__DOCUMENT SEGMENT__
Digital Transformation Is Not a Silver Bullet
Digital transformation should not be glorified and applied in all and any circumstances. Most local businesses might only need some digital capabilities without overgoing a digital transformation to be successful. One clear example of this is UK bookshop chain Waterstones. In 2017, the company declared it was profitable again after a long period of poor results. It achieved this through a strategy of localization and differentiation against its digital competitors like Amazon. This is becoming more relevant as consumers are looking for authentic local and physical experiences that could counterbalance their digitally oversaturated lives.
Two characteristics of a product or service can be used to assess the need for a digital transformation. Firstly, where are the customers coming from? And secondly, how would you like your customers to interact with your business?
If the answer to either one of these questions is from the digital domain, your company is most likely going to benefit from the digital transformation.
Even if this question is never asked, most global businesses will be driven to become digital by the competition as future innovations come from digital technologies.
However, most local businesses like coffee shops, kiosks, and small retailers provide local services and don’t need to think about digital channels in the same way that digital-first companies do. Secondly, the importance of the physical component in a product or service can also indicate if a digital transformation is inevitable. Dining at a high-end restaurant or buying flowers are very physical activities. Digital capabilities might improve them to a small degree, but that does not call for a full digital transformation.

__WHAT YOU WILL DO__
1. Please repeat the part of the digital transformation passage that opens with the words containing "If the answer" and closes with "the digital transformation.".
2. According to the digital transformation passage, in what year did Waterstones declare it was profitable again?
Work from the digital transformation passage alone.

__INFORMATION SUPPLIED__
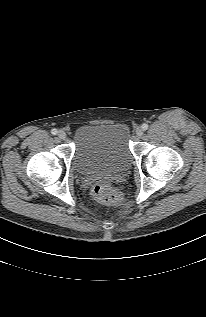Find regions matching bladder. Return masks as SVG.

__CORRECT ANSWERS__
1.
If the answer to either one of these questions is from the digital domain, your company is most likely going to benefit from the digital transformation.

2. 2017